**Your assignment:**
What do the lines from the one containing "pyautogui.mouseDown()" through the end of the entries say? Quote them exactly, and only them.

**Data supplied:**
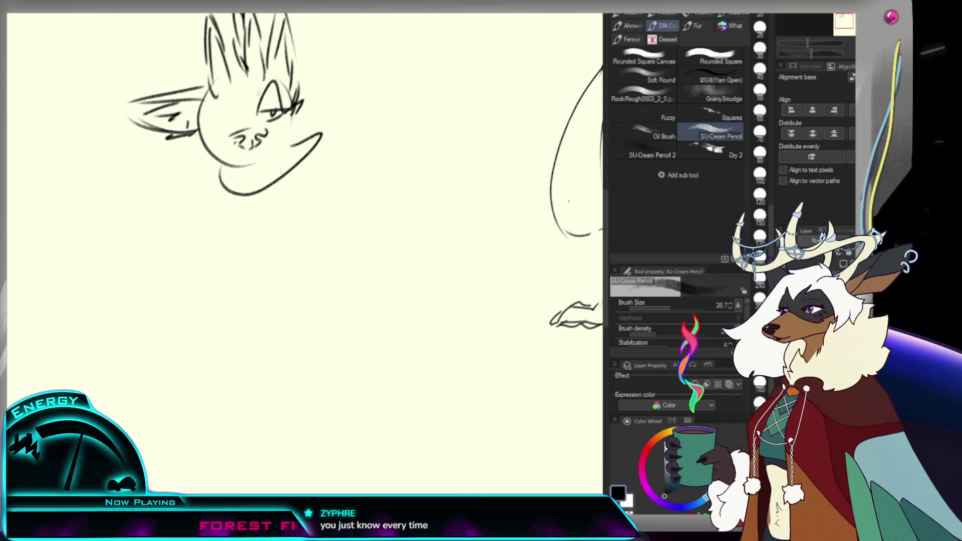
pyautogui.moveTo(265, 115)
pyautogui.mouseDown()
pyautogui.moveTo(278, 114)
pyautogui.moveTo(278, 137)
pyautogui.moveTo(276, 105)
pyautogui.mouseUp()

**Reply:**
pyautogui.mouseDown()
pyautogui.moveTo(278, 114)
pyautogui.moveTo(278, 137)
pyautogui.moveTo(276, 105)
pyautogui.mouseUp()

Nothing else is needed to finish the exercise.